Generally speaking, people don't experience spontaneous pregnancies after going through menopause.⁸

However, it may be possible to get pregnant during postmenopause using fertility treatments like in vitro fertilization (IVF). IVF is a form of assisted reproductive technology (ART) that involves combining an egg with sperm in a laboratory. After fertilization, the embryo is transferred to your uterus.⁹

After menopause, you won't be able to ovulate (release an egg from your ovary), even with assistance. Post-menopausal people who want to get pregnant through IVF typically use donor eggs from someone else. Donor eggs can be combined either with your partner's sperm or with donated sperm. If you've had eggs or embryos frozen in the past, you can also use them for IVF even if you've gone through menopause.³

Risks of Pregnancy After Menopause

The main risk of going through IVF at any age is an increased chance of a multiple pregnancy.
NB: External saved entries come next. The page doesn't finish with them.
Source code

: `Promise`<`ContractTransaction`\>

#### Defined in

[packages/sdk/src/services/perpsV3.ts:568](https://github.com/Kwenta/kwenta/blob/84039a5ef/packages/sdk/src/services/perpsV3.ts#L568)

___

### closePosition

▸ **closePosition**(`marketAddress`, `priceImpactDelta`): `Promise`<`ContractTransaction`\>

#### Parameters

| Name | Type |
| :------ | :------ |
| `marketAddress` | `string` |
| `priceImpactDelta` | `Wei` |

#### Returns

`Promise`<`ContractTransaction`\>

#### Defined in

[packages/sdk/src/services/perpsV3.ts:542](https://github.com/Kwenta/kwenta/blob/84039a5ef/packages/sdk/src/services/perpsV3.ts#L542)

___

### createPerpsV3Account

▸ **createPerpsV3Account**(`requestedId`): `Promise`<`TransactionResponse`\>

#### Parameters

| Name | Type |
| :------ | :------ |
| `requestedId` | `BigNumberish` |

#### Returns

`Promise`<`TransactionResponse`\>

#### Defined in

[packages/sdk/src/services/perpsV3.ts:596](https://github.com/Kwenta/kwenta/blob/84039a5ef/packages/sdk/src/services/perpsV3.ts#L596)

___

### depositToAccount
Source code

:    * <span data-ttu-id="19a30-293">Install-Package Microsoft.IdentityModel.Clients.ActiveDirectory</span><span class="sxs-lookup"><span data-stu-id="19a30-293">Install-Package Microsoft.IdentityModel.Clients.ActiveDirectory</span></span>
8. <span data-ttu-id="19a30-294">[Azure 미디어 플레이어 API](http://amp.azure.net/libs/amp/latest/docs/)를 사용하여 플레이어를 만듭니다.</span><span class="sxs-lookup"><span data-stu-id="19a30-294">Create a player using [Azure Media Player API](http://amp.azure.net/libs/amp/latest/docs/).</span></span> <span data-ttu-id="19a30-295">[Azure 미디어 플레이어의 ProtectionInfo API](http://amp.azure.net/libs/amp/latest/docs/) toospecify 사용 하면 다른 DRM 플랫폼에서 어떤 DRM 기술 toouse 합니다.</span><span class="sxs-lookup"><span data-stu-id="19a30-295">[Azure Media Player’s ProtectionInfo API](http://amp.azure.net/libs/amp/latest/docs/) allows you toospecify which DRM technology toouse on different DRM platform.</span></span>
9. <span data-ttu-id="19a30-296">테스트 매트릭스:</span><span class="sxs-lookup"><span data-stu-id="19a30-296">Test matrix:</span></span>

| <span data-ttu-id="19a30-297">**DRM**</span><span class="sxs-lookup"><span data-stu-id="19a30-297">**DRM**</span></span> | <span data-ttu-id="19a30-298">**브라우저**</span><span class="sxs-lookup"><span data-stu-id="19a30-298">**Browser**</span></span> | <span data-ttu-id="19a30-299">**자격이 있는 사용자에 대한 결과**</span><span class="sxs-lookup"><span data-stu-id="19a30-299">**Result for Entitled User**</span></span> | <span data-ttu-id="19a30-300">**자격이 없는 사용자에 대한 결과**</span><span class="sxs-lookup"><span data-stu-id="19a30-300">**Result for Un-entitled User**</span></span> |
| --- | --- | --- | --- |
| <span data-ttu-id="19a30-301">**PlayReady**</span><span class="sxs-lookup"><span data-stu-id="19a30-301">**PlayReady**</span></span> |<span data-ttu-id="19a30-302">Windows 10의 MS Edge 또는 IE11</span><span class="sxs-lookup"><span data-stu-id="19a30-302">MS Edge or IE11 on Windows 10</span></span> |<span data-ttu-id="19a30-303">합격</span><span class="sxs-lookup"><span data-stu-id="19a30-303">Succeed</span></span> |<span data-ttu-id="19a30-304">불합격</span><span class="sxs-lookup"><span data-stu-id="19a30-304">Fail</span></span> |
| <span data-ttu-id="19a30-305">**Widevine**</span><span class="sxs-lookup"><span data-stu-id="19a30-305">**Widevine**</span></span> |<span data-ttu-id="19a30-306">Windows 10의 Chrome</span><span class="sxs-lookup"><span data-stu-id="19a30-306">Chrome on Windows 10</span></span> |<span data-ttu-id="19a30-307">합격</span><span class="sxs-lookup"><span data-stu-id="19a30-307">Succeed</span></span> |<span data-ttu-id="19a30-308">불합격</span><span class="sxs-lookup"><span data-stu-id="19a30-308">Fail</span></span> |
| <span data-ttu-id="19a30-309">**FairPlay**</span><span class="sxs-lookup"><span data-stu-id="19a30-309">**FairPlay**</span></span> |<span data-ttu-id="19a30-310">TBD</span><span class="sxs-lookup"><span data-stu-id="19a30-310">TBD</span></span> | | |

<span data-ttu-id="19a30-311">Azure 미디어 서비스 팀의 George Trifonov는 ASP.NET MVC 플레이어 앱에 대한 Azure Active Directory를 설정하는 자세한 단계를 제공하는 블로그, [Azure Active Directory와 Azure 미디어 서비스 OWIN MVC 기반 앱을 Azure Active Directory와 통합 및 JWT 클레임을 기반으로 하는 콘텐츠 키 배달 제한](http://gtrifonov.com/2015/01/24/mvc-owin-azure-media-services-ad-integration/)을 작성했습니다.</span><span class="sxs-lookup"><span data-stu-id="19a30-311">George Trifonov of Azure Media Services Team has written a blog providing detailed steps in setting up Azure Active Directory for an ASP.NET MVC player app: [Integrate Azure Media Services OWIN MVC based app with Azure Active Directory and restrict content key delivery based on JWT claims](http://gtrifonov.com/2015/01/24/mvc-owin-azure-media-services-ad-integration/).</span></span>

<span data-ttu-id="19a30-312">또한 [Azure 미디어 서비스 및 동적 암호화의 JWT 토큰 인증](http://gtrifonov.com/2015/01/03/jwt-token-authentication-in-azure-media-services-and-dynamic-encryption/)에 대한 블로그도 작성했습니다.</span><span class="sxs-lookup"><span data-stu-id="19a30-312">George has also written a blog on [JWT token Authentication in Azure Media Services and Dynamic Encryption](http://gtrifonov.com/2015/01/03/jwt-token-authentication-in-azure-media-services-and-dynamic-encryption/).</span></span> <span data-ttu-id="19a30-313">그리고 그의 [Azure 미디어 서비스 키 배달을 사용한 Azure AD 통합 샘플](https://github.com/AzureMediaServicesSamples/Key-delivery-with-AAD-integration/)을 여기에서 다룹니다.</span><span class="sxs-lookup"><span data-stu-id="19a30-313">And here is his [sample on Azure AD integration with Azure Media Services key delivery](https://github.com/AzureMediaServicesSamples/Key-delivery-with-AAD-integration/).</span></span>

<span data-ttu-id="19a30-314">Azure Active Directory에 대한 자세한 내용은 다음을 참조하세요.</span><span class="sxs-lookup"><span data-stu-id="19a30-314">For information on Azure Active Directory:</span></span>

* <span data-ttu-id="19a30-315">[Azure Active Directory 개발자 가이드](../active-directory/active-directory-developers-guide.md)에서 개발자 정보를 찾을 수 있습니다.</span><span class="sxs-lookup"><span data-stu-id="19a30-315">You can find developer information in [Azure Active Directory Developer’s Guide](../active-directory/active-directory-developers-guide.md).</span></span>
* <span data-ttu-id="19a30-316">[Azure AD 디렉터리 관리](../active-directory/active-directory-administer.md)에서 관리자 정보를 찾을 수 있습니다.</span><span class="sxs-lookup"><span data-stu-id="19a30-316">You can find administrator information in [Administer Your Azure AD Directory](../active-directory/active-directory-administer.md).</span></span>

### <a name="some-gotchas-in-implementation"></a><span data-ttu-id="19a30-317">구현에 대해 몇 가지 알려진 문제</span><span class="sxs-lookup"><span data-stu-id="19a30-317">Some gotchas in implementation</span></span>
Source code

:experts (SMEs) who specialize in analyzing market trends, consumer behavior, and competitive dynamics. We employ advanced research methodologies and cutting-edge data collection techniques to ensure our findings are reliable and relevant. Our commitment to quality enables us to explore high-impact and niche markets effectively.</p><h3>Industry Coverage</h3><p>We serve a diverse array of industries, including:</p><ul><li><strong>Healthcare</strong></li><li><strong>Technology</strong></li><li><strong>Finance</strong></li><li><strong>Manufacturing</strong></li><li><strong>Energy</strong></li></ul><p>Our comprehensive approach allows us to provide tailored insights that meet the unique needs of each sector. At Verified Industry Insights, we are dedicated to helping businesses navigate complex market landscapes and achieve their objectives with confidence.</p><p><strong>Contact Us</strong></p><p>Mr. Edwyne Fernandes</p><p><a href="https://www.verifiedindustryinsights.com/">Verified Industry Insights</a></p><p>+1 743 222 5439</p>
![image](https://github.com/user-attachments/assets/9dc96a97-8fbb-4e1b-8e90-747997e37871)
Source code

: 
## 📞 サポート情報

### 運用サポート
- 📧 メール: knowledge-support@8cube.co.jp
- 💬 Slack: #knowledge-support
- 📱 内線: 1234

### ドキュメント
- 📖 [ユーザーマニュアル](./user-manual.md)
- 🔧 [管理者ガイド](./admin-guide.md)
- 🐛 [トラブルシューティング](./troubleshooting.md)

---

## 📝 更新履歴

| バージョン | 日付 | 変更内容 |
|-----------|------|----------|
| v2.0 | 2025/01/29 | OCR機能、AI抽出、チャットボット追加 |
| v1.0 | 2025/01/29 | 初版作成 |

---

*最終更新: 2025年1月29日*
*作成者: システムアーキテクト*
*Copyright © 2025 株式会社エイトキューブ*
Your fertility specialist can transfer only one embryo at a time to decrease your chance of having twins or triplets.⁹

People who get pregnant at age 35 or later also have an increased risk of:⁶

  • Miscarriage
  • Premature birth
  • Cesarean section (C-section)³
  • Preeclampsia (high blood pressure during pregnancy)
  • Having a baby with chromosomal abnormalities, such as Down syndrome

Many of these risks, such as the risk of congenital birth defects, may be lowered by undergoing IVF using donor eggs from a younger person.³ Others, like preeclampsia, can be prevented or managed with healthy lifestyle changes and consistent prenatal care.⁶


Fertility in women begins to decline in their 30s and falls sharply by age 40. If you're going through perimenopause (the transition to menopause), your chance of getting pregnant without fertility treatments is low, but not zero. Menopause, or the end of menstrual cycles, is marked by 12 months without a period and typically occurs between the ages of 45 and 55.

If you've already gone through menopause but think you want to get pregnant, talk to your healthcare provider about the possibility of IVF. And, of course, talk to your doctor right away if you think you may be pregnant, regardless of your age.


  1. MedlinePlus. Menopause.
  2. Mirsafi R, Attarha M. Postmenopausal pregnancy: a case report. Iran J Nurs Midwifery Res. 2020;25(3):260-262. doi:10.4103/ijnmr.IJNMR_94_19
  3. Cutas D, Smajdor A. Postmenopausal motherhood reloaded: advanced age and in vitro derived gametes. Hypatia. 2015;30(2):386-402. doi:10.1111/hypa.12151
  4. National Institute on Aging. What is menopause?
  5. The American College of Obstetricians and Gynecologists. The menopause years.
  6. The American College of Obstetricians and Gynecologists. Having a baby after age 35: how aging affects fertility and pregnancy.
  7. Santoro N. Perimenopause: from research to practice. J Womens Health (Larchmt). 2016;25(4):332-339. doi:10.1089/jwh.2015.5556
  8. Dalal PK, Agarwal M. Postmenopausal syndrome. Indian J Psychiatry. 2015;57(Suppl 2):S222-S232. doi:10.4103/0019-5545.161483
  9. The American College of Obstetricians and Gynecologists. Treating infertility.